# Description of the task
Copy, from the material below, each line that contains the word "lines".

# Data for the task

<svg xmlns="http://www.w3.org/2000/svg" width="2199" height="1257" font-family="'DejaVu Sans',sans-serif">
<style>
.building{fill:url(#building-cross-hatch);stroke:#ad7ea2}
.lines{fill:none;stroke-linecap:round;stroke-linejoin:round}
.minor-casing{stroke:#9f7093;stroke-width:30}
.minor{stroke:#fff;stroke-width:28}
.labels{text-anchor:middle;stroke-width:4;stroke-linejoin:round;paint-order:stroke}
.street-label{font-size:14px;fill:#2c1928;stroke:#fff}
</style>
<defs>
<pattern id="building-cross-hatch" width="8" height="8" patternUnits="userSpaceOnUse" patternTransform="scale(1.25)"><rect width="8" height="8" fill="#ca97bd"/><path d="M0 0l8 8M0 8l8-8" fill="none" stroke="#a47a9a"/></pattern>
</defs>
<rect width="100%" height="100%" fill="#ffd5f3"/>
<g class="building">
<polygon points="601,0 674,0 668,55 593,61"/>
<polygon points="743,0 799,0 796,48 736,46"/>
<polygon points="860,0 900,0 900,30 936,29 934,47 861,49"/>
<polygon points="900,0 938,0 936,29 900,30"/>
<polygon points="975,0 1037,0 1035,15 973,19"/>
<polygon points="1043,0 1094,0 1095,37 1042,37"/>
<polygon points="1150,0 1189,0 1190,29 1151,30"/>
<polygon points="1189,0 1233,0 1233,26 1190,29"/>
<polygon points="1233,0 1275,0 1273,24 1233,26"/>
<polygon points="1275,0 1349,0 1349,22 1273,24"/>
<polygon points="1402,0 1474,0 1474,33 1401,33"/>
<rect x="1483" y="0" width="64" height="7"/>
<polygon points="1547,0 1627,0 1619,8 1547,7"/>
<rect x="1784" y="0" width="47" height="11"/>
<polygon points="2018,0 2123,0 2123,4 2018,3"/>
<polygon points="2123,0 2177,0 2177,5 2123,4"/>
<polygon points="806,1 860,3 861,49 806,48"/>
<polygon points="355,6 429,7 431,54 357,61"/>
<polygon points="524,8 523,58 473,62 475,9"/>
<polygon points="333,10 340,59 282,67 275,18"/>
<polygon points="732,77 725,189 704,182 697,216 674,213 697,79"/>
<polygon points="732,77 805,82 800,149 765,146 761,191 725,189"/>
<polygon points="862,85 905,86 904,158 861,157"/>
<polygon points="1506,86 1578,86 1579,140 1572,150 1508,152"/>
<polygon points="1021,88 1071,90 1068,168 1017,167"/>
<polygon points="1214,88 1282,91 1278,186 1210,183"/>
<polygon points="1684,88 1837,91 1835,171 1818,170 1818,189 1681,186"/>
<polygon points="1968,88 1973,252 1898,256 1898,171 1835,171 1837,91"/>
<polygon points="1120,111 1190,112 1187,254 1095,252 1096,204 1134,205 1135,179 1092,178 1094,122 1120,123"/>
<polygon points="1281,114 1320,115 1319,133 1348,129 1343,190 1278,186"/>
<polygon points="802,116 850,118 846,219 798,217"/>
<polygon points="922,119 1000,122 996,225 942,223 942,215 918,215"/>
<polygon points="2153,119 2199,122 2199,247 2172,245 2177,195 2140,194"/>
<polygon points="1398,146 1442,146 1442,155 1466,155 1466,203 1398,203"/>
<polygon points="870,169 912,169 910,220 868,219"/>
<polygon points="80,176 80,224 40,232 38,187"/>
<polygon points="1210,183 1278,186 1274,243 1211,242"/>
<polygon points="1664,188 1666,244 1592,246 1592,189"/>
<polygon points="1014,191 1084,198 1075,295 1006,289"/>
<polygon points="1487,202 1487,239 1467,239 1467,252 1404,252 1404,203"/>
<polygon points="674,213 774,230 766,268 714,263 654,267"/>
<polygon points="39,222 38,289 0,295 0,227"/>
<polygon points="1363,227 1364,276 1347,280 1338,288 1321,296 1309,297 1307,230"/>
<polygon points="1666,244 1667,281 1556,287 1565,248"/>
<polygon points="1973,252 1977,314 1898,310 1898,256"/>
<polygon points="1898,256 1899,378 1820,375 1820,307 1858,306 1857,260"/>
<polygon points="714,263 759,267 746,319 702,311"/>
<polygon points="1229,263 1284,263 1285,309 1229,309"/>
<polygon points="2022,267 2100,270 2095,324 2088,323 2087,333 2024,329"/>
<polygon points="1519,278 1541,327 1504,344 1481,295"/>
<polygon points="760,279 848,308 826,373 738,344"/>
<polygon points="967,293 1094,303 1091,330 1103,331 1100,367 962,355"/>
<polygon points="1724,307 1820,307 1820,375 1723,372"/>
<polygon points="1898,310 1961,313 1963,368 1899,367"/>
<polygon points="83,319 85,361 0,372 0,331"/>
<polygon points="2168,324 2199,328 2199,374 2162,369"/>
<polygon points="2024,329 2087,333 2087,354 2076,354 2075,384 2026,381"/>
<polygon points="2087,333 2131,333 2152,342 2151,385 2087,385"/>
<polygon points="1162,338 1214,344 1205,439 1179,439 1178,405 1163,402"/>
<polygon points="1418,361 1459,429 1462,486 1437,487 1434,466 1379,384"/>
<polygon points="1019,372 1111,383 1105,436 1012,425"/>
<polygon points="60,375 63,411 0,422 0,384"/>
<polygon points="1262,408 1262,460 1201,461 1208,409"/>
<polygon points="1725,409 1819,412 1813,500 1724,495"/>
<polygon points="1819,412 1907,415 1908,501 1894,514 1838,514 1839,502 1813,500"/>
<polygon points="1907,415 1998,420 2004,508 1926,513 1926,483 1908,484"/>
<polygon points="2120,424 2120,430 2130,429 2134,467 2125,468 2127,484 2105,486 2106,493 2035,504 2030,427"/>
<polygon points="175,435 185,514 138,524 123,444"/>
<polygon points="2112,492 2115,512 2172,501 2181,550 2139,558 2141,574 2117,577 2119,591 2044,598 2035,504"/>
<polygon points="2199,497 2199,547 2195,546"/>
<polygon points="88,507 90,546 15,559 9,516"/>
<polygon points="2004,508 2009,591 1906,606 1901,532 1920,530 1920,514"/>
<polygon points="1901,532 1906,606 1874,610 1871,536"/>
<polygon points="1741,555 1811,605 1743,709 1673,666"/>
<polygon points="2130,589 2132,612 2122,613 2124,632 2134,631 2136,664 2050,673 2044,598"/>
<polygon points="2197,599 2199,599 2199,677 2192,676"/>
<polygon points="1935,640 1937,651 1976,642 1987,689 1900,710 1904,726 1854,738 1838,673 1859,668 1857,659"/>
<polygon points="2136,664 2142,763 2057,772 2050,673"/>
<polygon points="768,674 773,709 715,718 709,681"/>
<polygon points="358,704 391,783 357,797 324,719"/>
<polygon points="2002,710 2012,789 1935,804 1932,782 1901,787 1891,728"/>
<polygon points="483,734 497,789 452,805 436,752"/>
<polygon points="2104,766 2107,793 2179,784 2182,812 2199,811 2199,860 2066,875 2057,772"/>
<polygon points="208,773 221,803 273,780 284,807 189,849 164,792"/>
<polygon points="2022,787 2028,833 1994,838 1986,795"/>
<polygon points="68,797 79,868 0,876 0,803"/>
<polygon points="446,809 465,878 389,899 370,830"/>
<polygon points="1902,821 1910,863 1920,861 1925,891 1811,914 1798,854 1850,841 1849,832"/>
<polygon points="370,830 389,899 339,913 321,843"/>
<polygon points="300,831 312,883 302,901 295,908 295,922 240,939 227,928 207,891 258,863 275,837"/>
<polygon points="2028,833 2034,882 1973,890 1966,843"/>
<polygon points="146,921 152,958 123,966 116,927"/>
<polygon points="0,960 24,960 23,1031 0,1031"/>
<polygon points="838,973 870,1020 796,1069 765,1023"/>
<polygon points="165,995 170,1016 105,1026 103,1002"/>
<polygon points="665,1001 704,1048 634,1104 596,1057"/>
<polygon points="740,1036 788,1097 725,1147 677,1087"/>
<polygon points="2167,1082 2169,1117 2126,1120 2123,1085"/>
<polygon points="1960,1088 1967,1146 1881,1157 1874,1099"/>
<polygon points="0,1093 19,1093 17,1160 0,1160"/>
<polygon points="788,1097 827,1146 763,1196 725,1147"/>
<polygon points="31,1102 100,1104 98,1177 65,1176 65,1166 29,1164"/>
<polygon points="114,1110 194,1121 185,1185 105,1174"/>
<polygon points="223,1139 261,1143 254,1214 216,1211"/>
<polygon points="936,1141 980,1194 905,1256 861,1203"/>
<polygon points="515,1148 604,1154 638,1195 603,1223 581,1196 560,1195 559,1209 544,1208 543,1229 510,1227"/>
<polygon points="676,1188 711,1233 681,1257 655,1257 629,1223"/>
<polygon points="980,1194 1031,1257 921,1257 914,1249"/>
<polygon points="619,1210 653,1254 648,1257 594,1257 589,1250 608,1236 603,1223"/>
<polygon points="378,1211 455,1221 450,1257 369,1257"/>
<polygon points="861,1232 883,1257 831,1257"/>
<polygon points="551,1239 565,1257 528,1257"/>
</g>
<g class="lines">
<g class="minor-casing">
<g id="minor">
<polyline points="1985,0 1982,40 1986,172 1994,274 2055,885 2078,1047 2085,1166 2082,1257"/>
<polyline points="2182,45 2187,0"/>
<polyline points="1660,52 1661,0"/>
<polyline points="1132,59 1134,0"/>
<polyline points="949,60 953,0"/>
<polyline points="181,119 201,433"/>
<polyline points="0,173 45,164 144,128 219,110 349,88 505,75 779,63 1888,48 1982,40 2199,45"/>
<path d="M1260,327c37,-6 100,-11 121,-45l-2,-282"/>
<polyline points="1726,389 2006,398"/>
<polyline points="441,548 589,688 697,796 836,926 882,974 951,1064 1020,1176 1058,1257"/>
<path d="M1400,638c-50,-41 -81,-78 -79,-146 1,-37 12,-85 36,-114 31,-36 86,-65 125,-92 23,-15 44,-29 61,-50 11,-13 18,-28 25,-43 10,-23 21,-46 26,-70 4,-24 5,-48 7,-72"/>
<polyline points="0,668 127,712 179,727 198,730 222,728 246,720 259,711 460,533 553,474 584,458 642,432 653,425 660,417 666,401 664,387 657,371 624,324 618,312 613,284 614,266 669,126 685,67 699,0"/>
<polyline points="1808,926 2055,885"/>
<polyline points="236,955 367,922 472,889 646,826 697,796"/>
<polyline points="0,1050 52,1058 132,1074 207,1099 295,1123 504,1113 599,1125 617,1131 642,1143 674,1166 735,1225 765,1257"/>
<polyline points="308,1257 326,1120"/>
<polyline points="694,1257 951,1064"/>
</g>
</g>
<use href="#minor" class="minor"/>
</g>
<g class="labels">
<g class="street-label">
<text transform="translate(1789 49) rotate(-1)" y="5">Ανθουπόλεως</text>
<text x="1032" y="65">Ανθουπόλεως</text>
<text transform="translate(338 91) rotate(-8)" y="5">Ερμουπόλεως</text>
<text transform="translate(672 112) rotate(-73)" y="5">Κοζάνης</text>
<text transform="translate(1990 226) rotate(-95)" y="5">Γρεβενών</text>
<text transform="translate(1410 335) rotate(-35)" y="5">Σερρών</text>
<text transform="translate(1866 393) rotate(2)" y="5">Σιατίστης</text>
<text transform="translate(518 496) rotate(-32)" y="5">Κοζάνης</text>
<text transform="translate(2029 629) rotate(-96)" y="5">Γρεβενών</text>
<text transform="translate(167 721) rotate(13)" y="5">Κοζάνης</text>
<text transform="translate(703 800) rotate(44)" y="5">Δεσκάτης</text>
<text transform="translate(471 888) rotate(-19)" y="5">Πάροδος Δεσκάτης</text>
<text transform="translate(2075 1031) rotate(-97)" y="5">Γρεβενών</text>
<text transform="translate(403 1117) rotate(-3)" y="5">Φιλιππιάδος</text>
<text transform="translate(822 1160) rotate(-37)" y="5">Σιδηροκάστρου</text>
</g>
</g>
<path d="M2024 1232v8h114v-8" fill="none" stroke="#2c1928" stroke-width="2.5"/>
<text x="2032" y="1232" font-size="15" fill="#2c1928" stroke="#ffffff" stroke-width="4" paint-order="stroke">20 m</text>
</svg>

# Reply to the task
.lines{fill:none;stroke-linecap:round;stroke-linejoin:round}
<g class="lines">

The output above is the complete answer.